Building a High-Protein Meal with Sardines

Start with the protein target, not the recipe name. A light snack might only need 10-20 g protein, while a main meal often works better at 30-45 g protein depending on body size, meal frequency, and training. With Sardines, a 30 g protein meal is approximately 120 g of the representative food before sides and toppings. If that portion feels too large, combine a smaller amount of sardines with another protein from the related-food list.

A balanced plate usually needs more than protein. Pair sardines with a fiber source, a carbohydrate source if you train or need energy, and enough fat to make the meal satisfying. For lower-calorie meals, keep sauces light and increase vegetables. For higher-calorie meals, add rice, pasta, potatoes, bread, oats, beans, dairy, nuts, seeds, avocado, or oil depending on the type of food and your goal.
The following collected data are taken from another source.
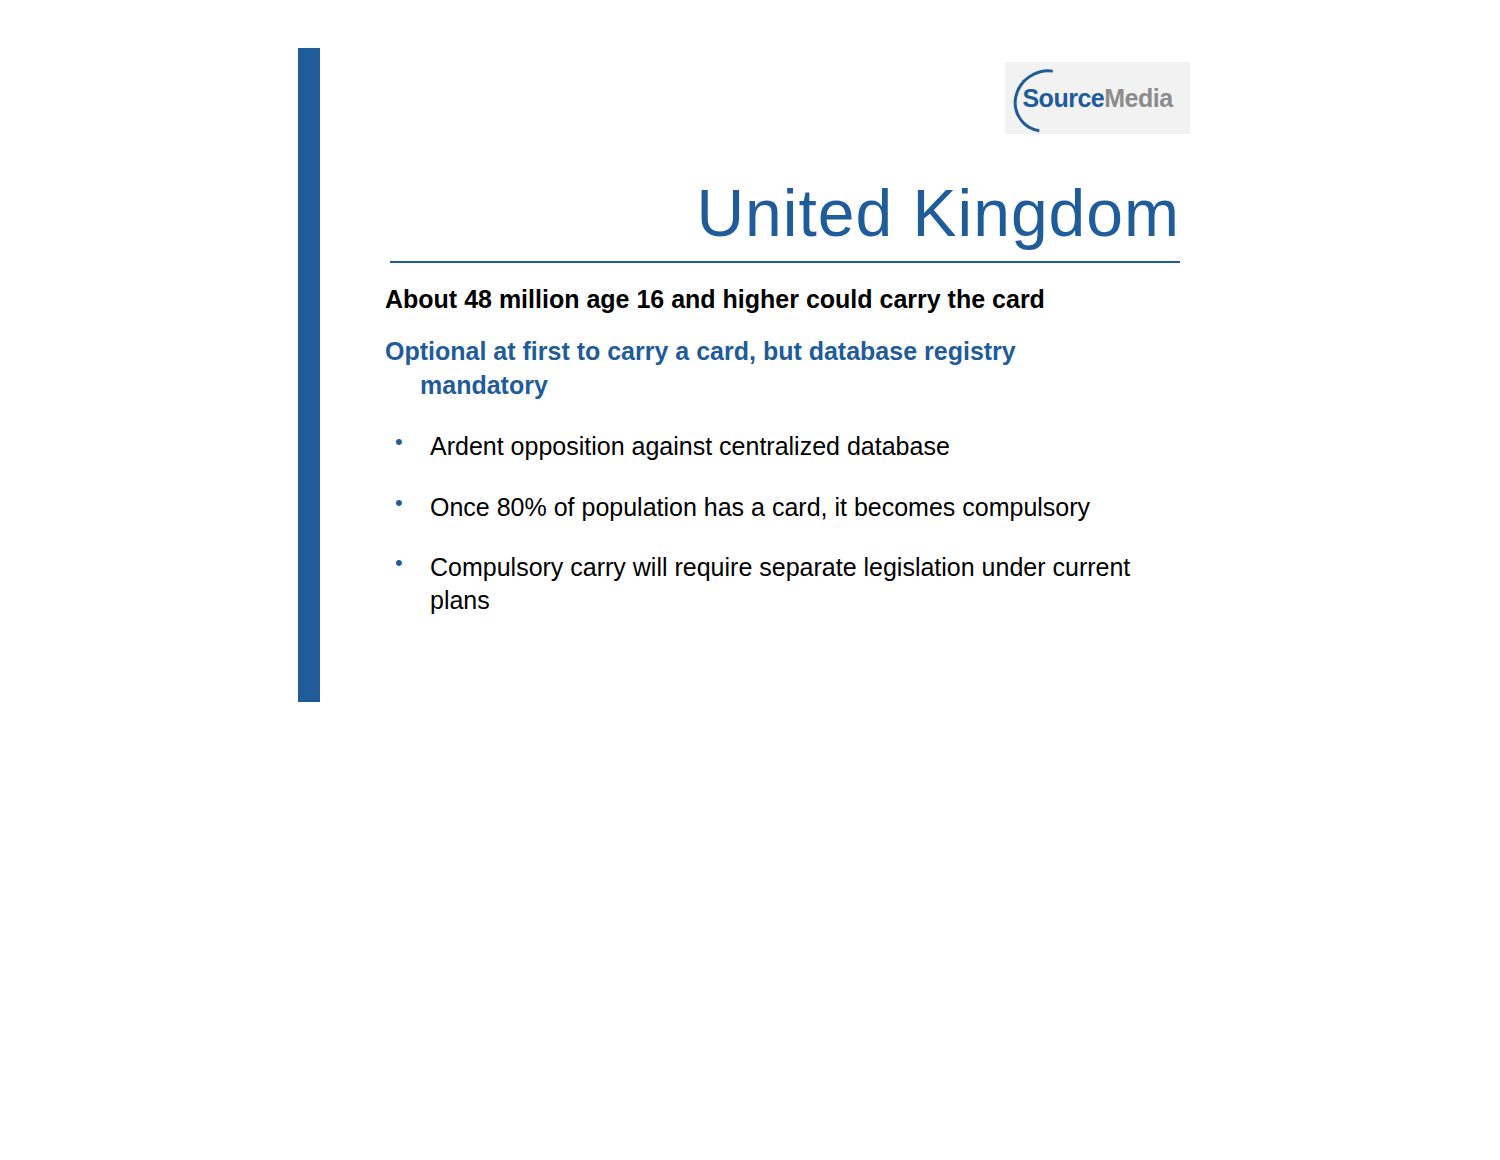Source Media
United Kingdom
About 48 million age 16 and higher could carry the card
Optional at first to carry a card, but database registry mandatory
Ardent opposition against centralized database
Once 80% of population has a card, it becomes compulsory
Compulsory carry will require separate legislation under current plans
If the meal is meant to be repeated, write down the exact version that worked: the grams of sardines, the cooking method, the sides, and the sauce. That gives you a reusable meal template instead of a one-time estimate, and it makes future protein targets easier to hit without redoing the math every day.

Tracking Tips

  • Track water-packed and oil-packed sardines separately.
  • Use drained weight when possible.
  • Track sauces or extra oil separately.

Compare Similar Protein Foods

Related Calculators and Guides

Common Questions

How much protein is in sardines?

Sardines has about 25 g of protein per 100 g. A typical 100 g drained canned sardines / about 3.5 oz serving has about 25 g of protein.

Are sardines good for weight loss?

Sardines are filling and nutrient-dense, but oil-packed versions have more calories than lean white fish.

Are sardines good for muscle gain?

Sardines provide complete protein plus useful calories and fats, making them a practical muscle-gain food.

Sources reviewed

Disclaimer: Nutrition values are representative estimates based on USDA FoodData Central entries and common serving sizes. Actual values vary by brand, cut, cooking method, draining, and added ingredients.